= Laurel–Langley Agreement =

1955 agreement between the United States and the Philippines

The Laurel–Langley Agreement was a trade agreement signed in December 15, 1954 between the United States and its former colony the Philippines. It was signed by Senator Jose P. Laurel and James Langley. The agreement took effect in 1955 after approval from both Philippine Congress and U.S. Congress.

Following approval in 1955 by the Philippine Congress, President [[Dwight Eisenhower|[Dwight] Eisenhower]] submitted the Agreement to the U.S. Congress, which, on Aug. 1, 1955, enacted the Philippine Trade Agreement Revision Act of 1955, authorizing the President to enter into an executive agreement with the President of the Philippines to revise the Agreement of 1946 in accordance with the Agreement signed on Dec. 15, 1954, as corrected. (69 Stat. 413)

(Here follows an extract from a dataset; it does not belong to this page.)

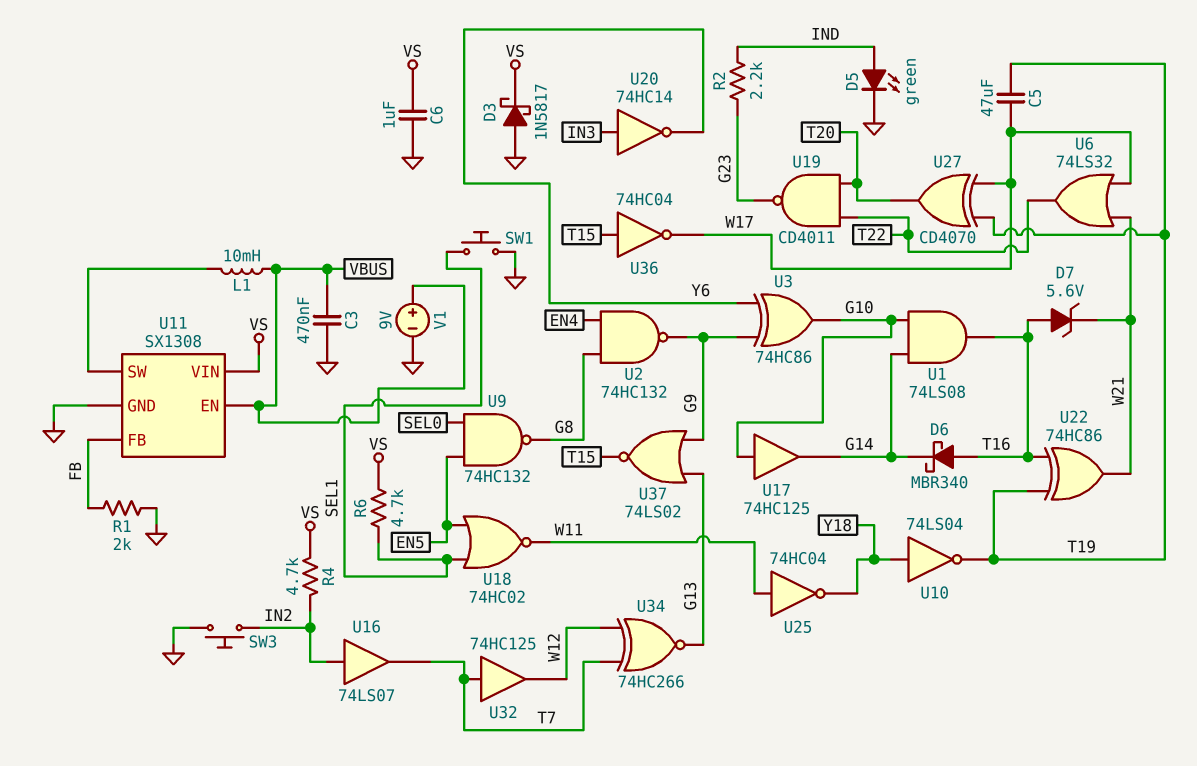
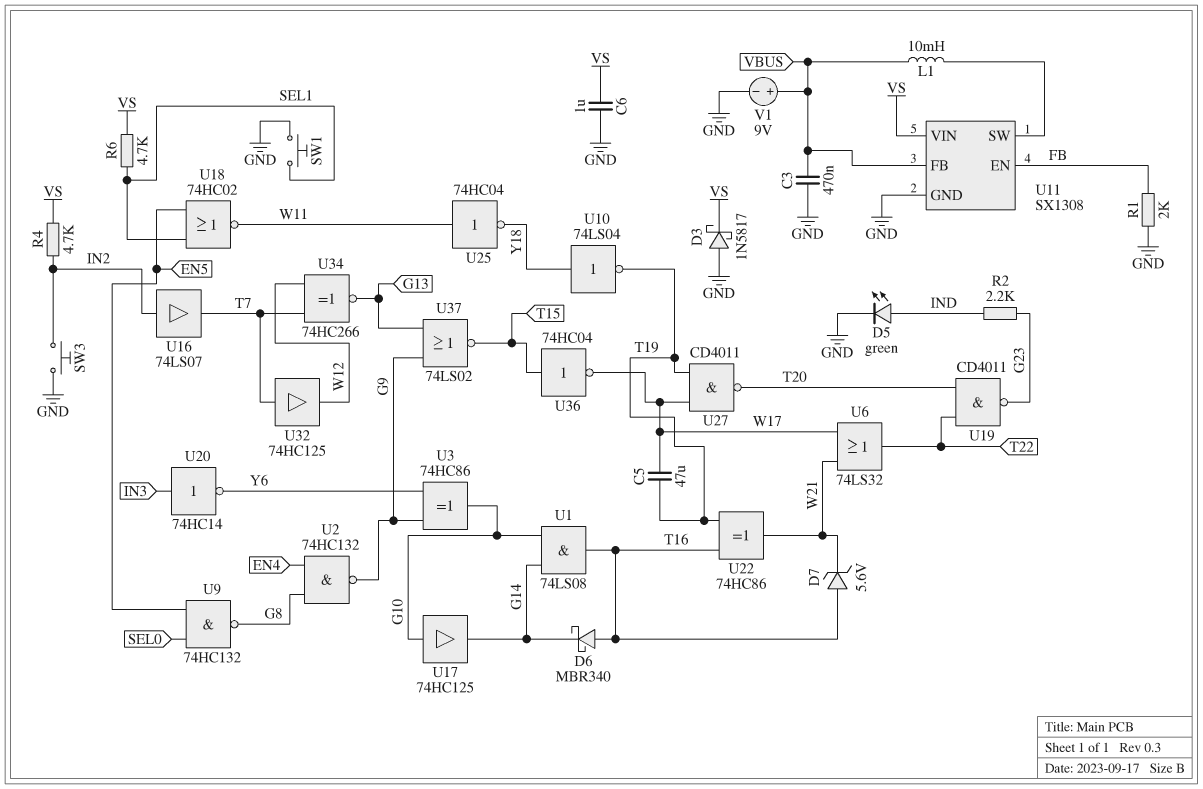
U11 pin EN: VBUS -> FB
U11 pin FB: FB -> VBUS
U27: XOR CD4070 (in T19, in W17, out T20) -> NAND CD4011 (in T19, in W17, out T20)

The new revised agreement was signed by Carlos P. Romulo and James Langley in September 6, 1955 at Washington.

It expired in 1974. It was an amendment to the Bell Trade Act, which had given full parity rights to American citizens and businesses.

== Provisions ==
The Laurel–Langley Agreement ended the free American market for sugar produced in the Philippines; it had been, before the agreement, exported to the U.S. duty-free. After the 1960s, exports from the Philippines increased significantly due to the American embargo against Cuba.

The agreement also ended the authority of the United States to control the exchange rate of the Philippine peso. Up until the agreement, it had been pegged to the American dollar at the rate of two pesos to one dollar.

==Reception==
Senator Claro M. Recto criticized the agreement due its flaws. These deficiencies include the opening of the Philippine economy to American capitalists and reviving competition which led to large deficits between local and foreign goods. American businessmen also took advantage of this agreement exempting them from the Retail Trade Nationalization law.